News / Sport, Interfaith, and Interdependence

Sport, Interfaith, and Interdependence

Blog / Director's blog

F&BF Communications

03 / 08 / 21

By Phil Champain, Director of the Faith & Belief Forum

One of the consequences of the pandemic has been to draw us back to our neighbourhoods. With travel restricted, we have spent more time in our houses and with our immediate neighbours and communities. Lots of positives have come out of this. There are numerous stories of neighbours helping and supporting each other. Covid-19 has put many strains on households, the threat to life being one. Local support networks have been badly needed.

Now, as we come out of lockdown and begin to connect with those who are not from our immediate neighbourhoods, we have the chance to widen our social circles once again. This brings with it a sense of relief – to be attending weddings, festivals, sporting events, and more. The chance to see people we haven’t seen for ages. To feel a bit more ‘normal’.

At F&BF we have recently been revisiting our values – those behaviours we work to and aspire to. One value we have been talking a lot about is ‘interdependence’. The idea that we are all connected to and dependent in some way on one another. My safety, for example, depends on the safety of others. My relationship with nature depends on how others relate to nature. Making our interdependency fair, whilst recognising and expressing our rich diversity is, perhaps, one of our greatest tests.

Values have also been much to the fore recently in relation to the men’s England football team and the discussions surrounding the European Championship. Manager Gareth Southgate has led his team with an awareness of how important behaviour is. For Southgate and his team, I suspect ‘winning at any costs’ is not a sentiment he would sign up to. There is a ‘right way’ when it comes to behaving as a football player, both on and off the pitch. He would, I feel, believe that supporting his players to be decent human beings is fully compatible with winning. There is an interdependency and interconnectedness between his players and role models and wider society.

We at F&BF are thankful to all those who use their public platforms to express values (through their behaviour) that challenge injustice and racism, and that demonstrate empathy for others. I am thankful that the England football team takes the knee. Showing support for anti-racism in this way is part of tackling the problem. I am thankful for the poise and dignity shown by young men such as Marcus Rashford, Jadon Sancho and Bukayo Saka in the face of appalling, persistent racist abuse. I am thankful for the charitable work of many footballers, and for their constant battle to improve. These athletes embody values and principles I aspire to but often fall short of.

As we come out of lockdown, we will again have the chance to interact with others more widely, to show what we feel about others by our behaviour – to express solidarity and empathy, and to seek out understanding. I relish this opportunity. It is not always easy, but I know the richness that can come with it. One opportunity coming up is the first ever London Interfaith Fun Run that we are organising together with Maccabi GB, supported by The Exilarch’s Foundation and in partnership with the Greater London Lieutenancy’s Council on Faith. Please join us on 30th August, not only to run, but to connect and engage with those from many different faith and belief backgrounds. It promises to be both fun and educational.

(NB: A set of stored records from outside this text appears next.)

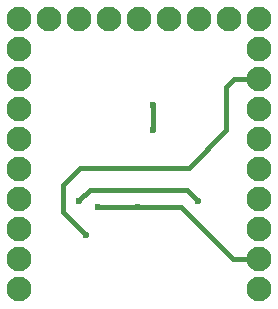
<source format=gbr>
G04 #@! TF.FileFunction,Copper,L2,Bot,Signal*
%FSLAX46Y46*%
G04 Gerber Fmt 4.6, Leading zero omitted, Abs format (unit mm)*
G04 Created by KiCad (PCBNEW 4.0.6) date 07/30/17 20:13:49*
%MOMM*%
%LPD*%
G01*
G04 APERTURE LIST*
%ADD10C,0.100000*%
%ADD11C,2.100000*%
%ADD12C,0.600000*%
%ADD13C,0.400000*%
G04 APERTURE END LIST*
D10*
D11*
X161569400Y-67843400D03*
X161569400Y-70383400D03*
X161569400Y-72923400D03*
X161569400Y-75463400D03*
X161569400Y-78003400D03*
X161569400Y-80543400D03*
X161569400Y-83083400D03*
X161569400Y-85623400D03*
X161569400Y-88163400D03*
X161569400Y-65303400D03*
X159029400Y-65303400D03*
X156489400Y-65303400D03*
X153949400Y-65303400D03*
X151409400Y-65303400D03*
X148869400Y-65303400D03*
X146329400Y-65303400D03*
X143789400Y-65303400D03*
X141249400Y-65303400D03*
X141249400Y-67843400D03*
X141249400Y-70383400D03*
X141249400Y-72923400D03*
X141249400Y-75463400D03*
X141249400Y-78003400D03*
X141249400Y-80543400D03*
X141249400Y-83083400D03*
X141249400Y-85623400D03*
X141249400Y-88163400D03*
D12*
X147941000Y-81225000D03*
X151301000Y-81215000D03*
X156361000Y-80655000D03*
X146361000Y-80655000D03*
X146911000Y-83565000D03*
X152551000Y-74705000D03*
X152551000Y-72525000D03*
D13*
X147941000Y-81225000D02*
X147951000Y-81215000D01*
X147951000Y-81215000D02*
X151301000Y-81215000D01*
X151301000Y-81215000D02*
X154971000Y-81215000D01*
X154971000Y-81215000D02*
X159379400Y-85623400D01*
X159379400Y-85623400D02*
X161569400Y-85623400D01*
X146361000Y-80645000D02*
X146361000Y-80655000D01*
X147261000Y-79745000D02*
X146361000Y-80645000D01*
X155451000Y-79745000D02*
X147261000Y-79745000D01*
X155451000Y-79745000D02*
X156361000Y-80655000D01*
X159442600Y-70383400D02*
X161569400Y-70383400D01*
X158801000Y-71025000D02*
X159442600Y-70383400D01*
X158801000Y-74715000D02*
X158801000Y-71025000D01*
X155601000Y-77915000D02*
X158801000Y-74715000D01*
X146411000Y-77915000D02*
X155601000Y-77915000D01*
X144951000Y-79375000D02*
X146411000Y-77915000D01*
X144951000Y-81605000D02*
X144951000Y-79375000D01*
X146911000Y-83565000D02*
X144951000Y-81605000D01*
X152551000Y-72525000D02*
X152551000Y-74705000D01*
M02*

</source>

With the Olympics now officially open, the memories of that football final still fresh in our minds, and the Interfaith Fun Run just around the corner, what better reminder of the power of sport to enhance the values of interconnectedness and interdependence that will be so important to us as we come out of lockdown. And if you can’t make the Fun Run, why not nominate a person or charity that embodies these values. Nominate them for one of our London Faith & Belief Community Awards that will be presented in November. It is these individuals and organisations, like Gareth Southgate’s England team, that let their actions do the talking.